Written task 1:
Answer these questions using the passage on Seventh Generation's climate fingerprint.
(a) What temperature goal does the passage call urgent?
(b) Which partner guided the estimate of the carbon fingerprint from corporate investments and cash?
(c) On what scale was the climate performance of each service provider evaluated?
Written task 2: Write the next part of the passage on Seventh Generation's climate fingerprint, starting after its final sentence.

*** Text section Section Begins ***

As the company asserts in the report, for years corporations have honed the practice of ‘carbon footprinting’ — determining the total greenhouse gas emissions (GHGs) caused by an individual, organization, service or product. But, considering the snail’s pace at which we’re making progress towards the urgent goal of keeping global temperature change below 1.5°C, this is no longer enough.
So, this year, Seventh Gen sought to understand the broader impacts of its business activities. As explained in the report:
“Every year, we funnel millions of dollars into ancillary services to support our business operations, such as financial, insurance and creative services. We pay taxes. We use our money to fund advocacy and philanthropic efforts. How do the dollars we spend on these services and efforts contribute to a climate fingerprint attributable to Seventh Generation?
“For the quantitative analysis, we calculated the Scope 1, 2 and 3 emissions of our business activities using the boundaries set forth by the Greenhouse Gas Protocol standard, as we have done for years. With guidance from our partners at The Outdoor Policy Outfit, we also estimated the carbon fingerprint generated by our corporate investments and cash (i.e., money held by our — Unilever’s — banking partners). For the qualitative analysis, we drew from frameworks fromProject Drawdown, The Sunrise Project, Clean Creatives, Influence Map, Ceres and others to create a matrix of climate impact best practices — including transparency, commitments, business integration and leadership. We then used publicly available data — and in some cases, our own survey data — to evaluate the climate performance of each of our service providers on a lagging, progressing, leading scale.

*** Text section Section Ends ***
*** Records provided Section Begins ***

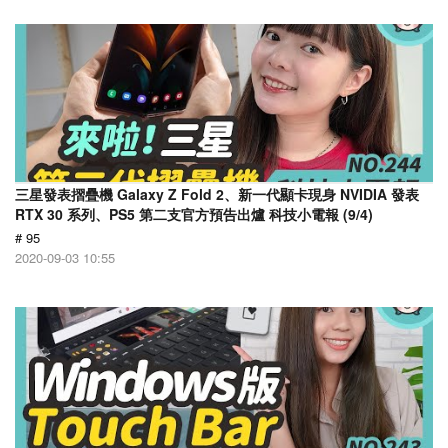
三星發表摺疊機 Galaxy Z Fold 2、新一代顯卡現身 NVIDIA 發表
RTX 30 系列、PS5 第二支官方預告出爐 科技小電報 (9/4)
# 95
2020-09-03 10:55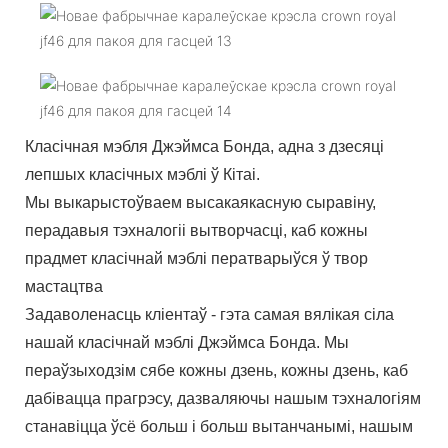
Класічная мэбля Джэймса Бонда, адна з дзесяці
лепшых класічных мэблі ў Кітаі.
Мы выкарыстоўваем высакаякасную сыравіну,
перадавыя тэхналогіі вытворчасці, каб кожны
прадмет класічнай мэблі ператварыўся ў твор
мастацтва
Задаволенасць кліентаў - гэта самая вялікая сіла
нашай класічнай мэблі Джэймса Бонда. Мы
пераўзыходзім сябе кожны дзень, кожны дзень, каб
дабівацца прагрэсу, дазваляючы нашым тэхналогіям
станавіцца ўсё больш і больш вытанчанымі, нашым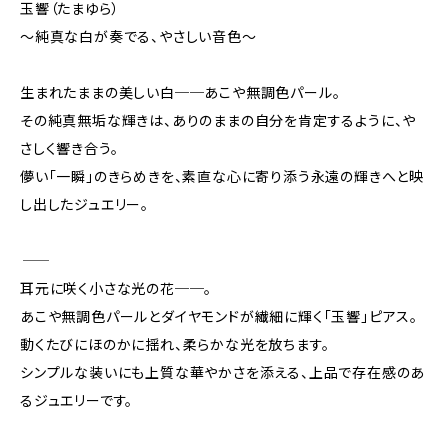
玉響（たまゆら）
～純真な白が奏でる、やさしい音色～
生まれたままの美しい白──あこや無調色パール。
その純真無垢な輝きは、ありのままの自分を肯定するように、や
さしく響き合う。
儚い「一瞬」のきらめきを、素直な心に寄り添う永遠の輝きへと映
し出したジュエリー。
―――――――――――
耳元に咲く小さな光の花──。
あこや無調色パールとダイヤモンドが繊細に輝く「玉響」ピアス。
動くたびにほのかに揺れ、柔らかな光を放ちます。
シンプルな装いにも上質な華やかさを添える、上品で存在感のあ
るジュエリーです。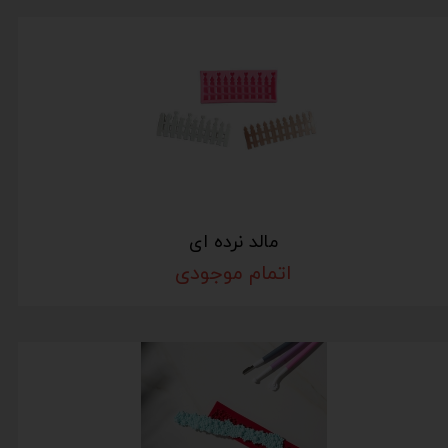
مالد نرده ای
اتمام موجودی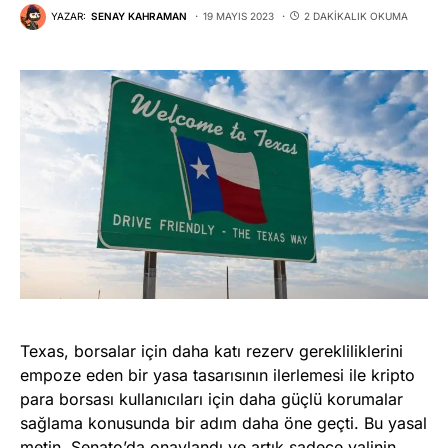
YAZAR:
SENAY KAHRAMAN
19 MAYIS 2023
2 DAKIKALIK OKUMA
Texas, borsalar için daha katı rezerv gerekliliklerini
empoze eden bir yasa tasarısının ilerlemesi ile kripto
para borsası kullanıcıları için daha güçlü korumalar
sağlama konusunda bir adım daha öne geçti. Bu yasal
metin, Senato’da onaylandı ve artık sadece valinin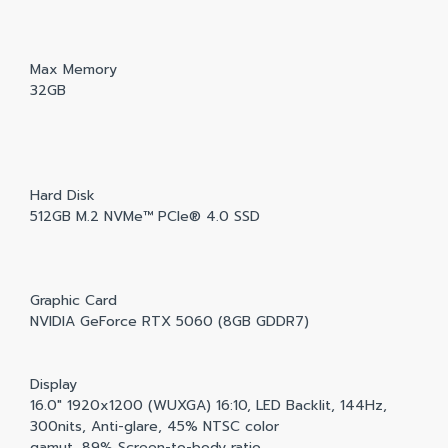
Max Memory
32GB
Hard Disk
512GB M.2 NVMe™ PCIe® 4.0 SSD
Graphic Card
NVIDIA GeForce RTX 5060 (8GB GDDR7)
Display
16.0" 1920x1200 (WUXGA) 16:10, LED Backlit, 144Hz,
300nits, Anti-glare, 45% NTSC color
gamut, 89% Screen-to-body ratio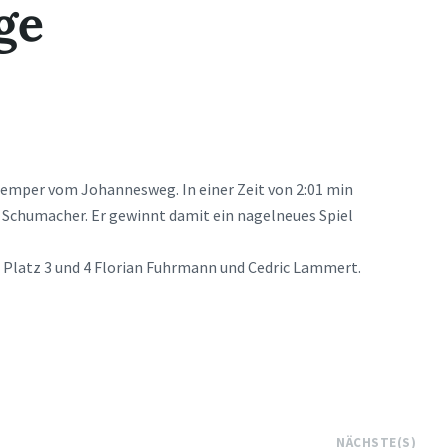
ge
Kemper vom Johannesweg. In einer Zeit von 2:01 min
 Schumacher. Er gewinnt damit ein nagelneues Spiel
 Platz 3 und 4 Florian Fuhrmann und Cedric Lammert.
NÄCHSTE(S)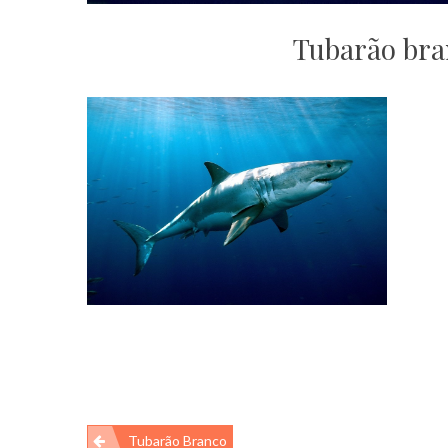
Tubarão bra
Navegação
Tubarão Branco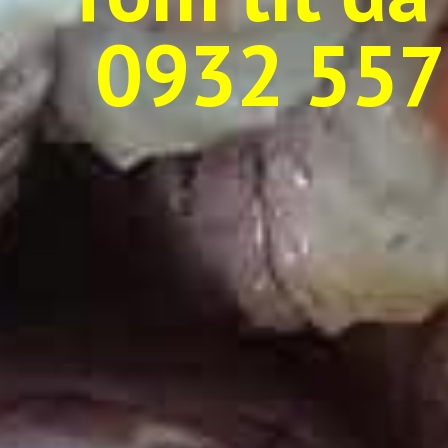
0932 557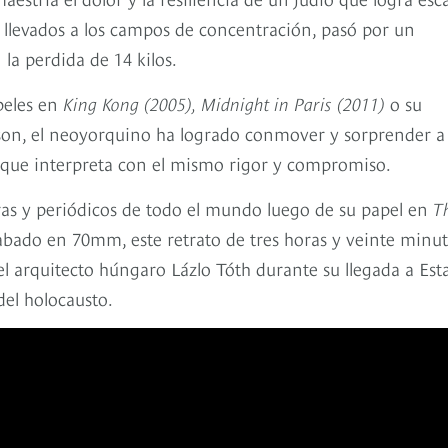
n llevados a los campos de concentración, pasó por un
la perdida de 14 kilos.
peles en
King Kong (2005), Midnight in Paris (2011)
o su
rson, el neoyorquino ha logrado conmover y sorprender a
e que interpreta con el mismo rigor y compromiso.
eras y periódicos de todo el mundo luego de su papel en
T
bado en 70mm, este retrato de tres horas y veinte minut
el arquitecto húngaro Lázlo Tóth durante su llegada a Est
del holocausto.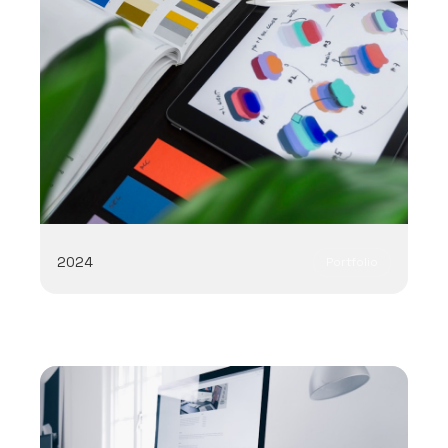
2024
Portfolio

*** Records provided Section Ends ***

Task result 1:
(a) Keeping global temperature change below 1.5°C.
(b) The Outdoor Policy Outfit.
(c) A lagging, progressing, leading scale.

Task result 2:
“We do not intend to shame our partners (we will not disclose names). Rather, our goals are to identify hotspots and to change the model for what it means to take meaningful corporate climate action. This is a first attempt and there will undoubtedly be things we’ve missed or better approaches. But we also know that we will no longer be complicit in amplifying the voice and power of fossil fuel-related companies.”
Report highlights include:
Progress against Seventh Generation’s 2030 Science Based Target: Reduce absolute greenhouse gas emissions 90 percent from 2012 base year
Its ambition and target to convert all of its manufacturing partners and vendors to renewable energy and green power.
A methodology developed by the Carbon Bankroll Initiative to calculate the financed emissions of Seventh Generation’s cash, approximately = 9,700 MT/CO2e.
The Climate Fingerprints report also uses a strong equity lens, centering on communities who have been adversely impacted the most and longest by the climate crisis. Seventh Generation says its strategies and action plans will be developed through a just and equitable lens, using the Climate Fingerprint approach as the foundation.
As Orgain sums up in the report: “We seek to push the practice of corporate environmental reporting dramatically forward and advance a far more complete vision of authentic climate leadership free of finger-pointing. In that critical sense, we consider this report a summons to arms and a call to action both swift and sweeping. It is the blueprint for a cooler world. And we issue the challenge it contains to our stakeholders and our fellow businesses alike with all the haste we have.”